4 Confusão entre hipótese de inidoneidade da nota fiscal e hipótese de sonegação ou fraude
São duas hipóteses completamente distintas a exigir tratamento jurídico diferenciado.
É óbvio que se o fisco constatar que a mercadoria, de fato, não existiu e nem há prova do pagamento do respectivo preço, o crédito do ICMS deverá ser estornado com a imposição de sanções legais, independentemente da prévia decretação de inidoneidade.
Nesse caso, o estorno do crédito não decorre da inidoneidade formalmente decretada pelo fisco, mas da sonegação e fraude perpetradas pelo contribuinte e comprovadas pelo fisco por meio de diligências.
Só que essas hipóteses de sonegação e de fraude definidas nos artigos 71 e 72, da Lei nº 4.502/64, respectivamente, não se confundem com a hipótese de aquisição de mercadoria de empresa que teve decretada a sua inidoneidade pelo fisco.
Infelizmente, grassa confusão na jurisprudência.

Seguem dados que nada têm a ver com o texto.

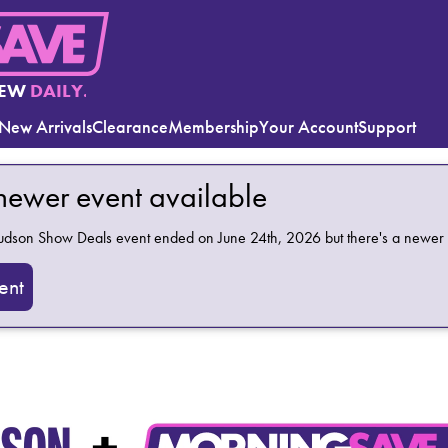
EW
DAILY.
New Arrivals
Clearance
Membership
Your Account
Support
 newer event available
Hudson Show Deals
event ended on June 24th, 2026 but there's a newer 
ent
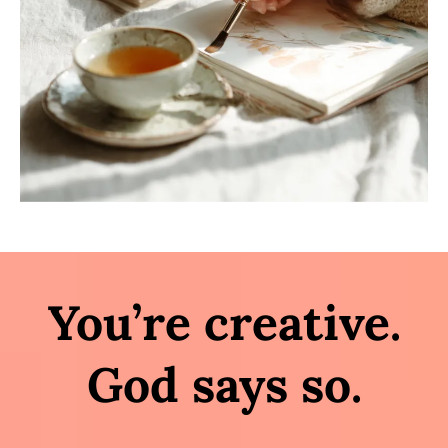
You’re creative.
God says so.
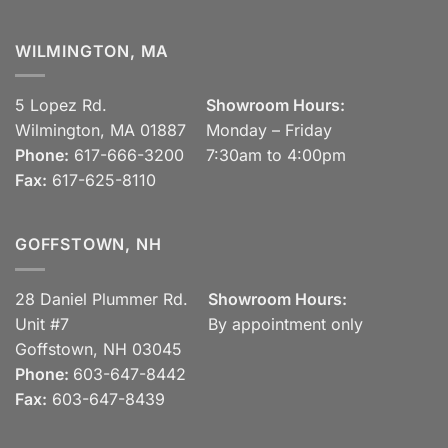
WILMINGTON, MA
5 Lopez Rd.
Showroom Hours:
Wilmington, MA 01887
Monday – Friday
Phone:
617-666-3200
7:30am to 4:00pm
Fax:
617-625-8110
GOFFSTOWN, NH
28 Daniel Plummer Rd.
Showroom Hours:
Unit #7
By appointment only
Goffstown, NH 03045
Phone:
603-647-8442
Fax:
603-647-8439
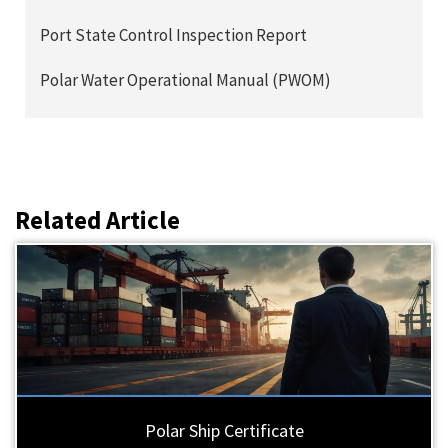
Port State Control Inspection Report
Polar Water Operational Manual (PWOM)
Related Article
Polar Ship Certificate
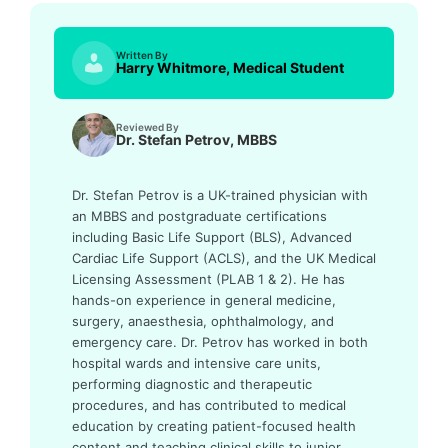
Written By
Harry Whitmore, Medical Student
Reviewed By
Dr. Stefan Petrov, MBBS
Dr. Stefan Petrov is a UK-trained physician with
an MBBS and postgraduate certifications
including Basic Life Support (BLS), Advanced
Cardiac Life Support (ACLS), and the UK Medical
Licensing Assessment (PLAB 1 & 2). He has
hands-on experience in general medicine,
surgery, anaesthesia, ophthalmology, and
emergency care. Dr. Petrov has worked in both
hospital wards and intensive care units,
performing diagnostic and therapeutic
procedures, and has contributed to medical
education by creating patient-focused health
content and teaching clinical skills to junior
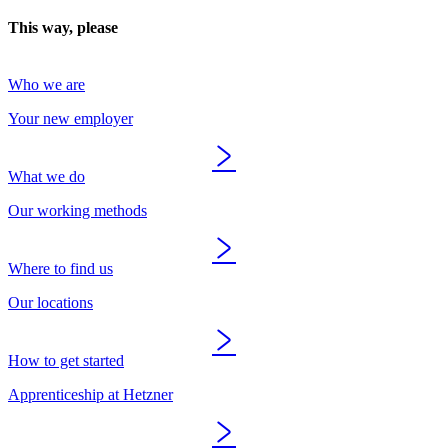
This way, please
Who we are
Your new employer
What we do
Our working methods
Where to find us
Our locations
How to get started
Apprenticeship at Hetzner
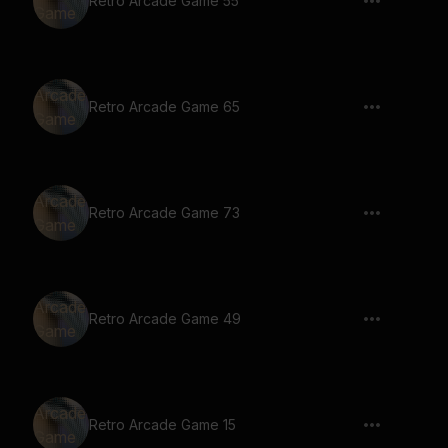
Retro Arcade Game 55
Retro Arcade Game 65
Retro Arcade Game 73
Retro Arcade Game 49
Retro Arcade Game 15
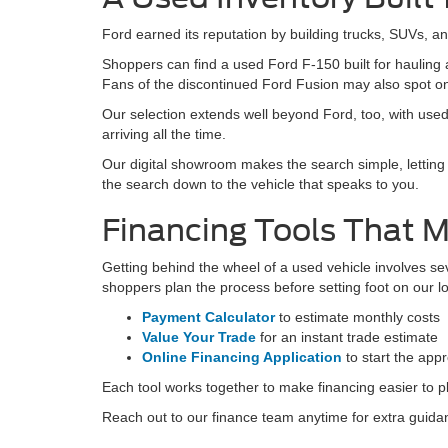
Avail
May not r
Used Cars for Sale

Julgados existem que sustentam a desnecessidade de dar publicidade ao ato administrativo de decretação da inidoneidade de empresa para legitimar a autuação fiscal contra adquirentes de mercadorias, em determinadas circunstâncias.
No dia 12 de agosto, pela manhã, enquanto aguardava minha vez para fazer sustentação oral no processo de interesse da minha cliente perante a 6ª Câmara de Direito Público do E. TJESP assisti à brilhante sustentação oral feita por um colega, o qual buscava reverter a decisão monocrática que manteve o auto de infração baseado na decretação de inidoneidade da empresa vendedora levada a efeito após o período abrangido pela fiscalização. Para a surpresa geral o e. Desembargador Relator negava provimento ao apelo porque apesar de comprovada a realidade da operação, inclusive, com o pagamento do preço respectivo, o fisco havia detectado que à época dos fatos a empresa vendedora não estava estabelecida no local mencionado na nota fiscal. Com esse fundamento a decisão recorrida foi mantida por unanimidade.
Patente o equívoco. Não era evidentemente caso de crime tributário (sonegação ou fraude), mas de simples infração fiscal a acarretar sanções fiscais contra a emitente que não atualizou o cadastro fiscal, não podendo o destinatário da mercadoria sofrer penalização por esse fato.
Uma coisa é a infração fiscal, reprimida pelo Direito Tributário Penal, outra coisa bem diversa é o crime tributário, reprimido pelo Direito Penal Tributário, como é o caso da Lei nº 8.137/90 que define os crimes contra a ordem tributária.
No primeiro caso é indispensável a prévia decretação de inidoneidade da empresa vendedora para que possa o fisco não reconhecer a legitimidade do crédito do ICMS por parte da compradora da mercadoria. No segundo caso basta tão só a materialidade do delito para invalidar o crédito tributário, sem prejuízo da aplicação da sanção penal por instância própria.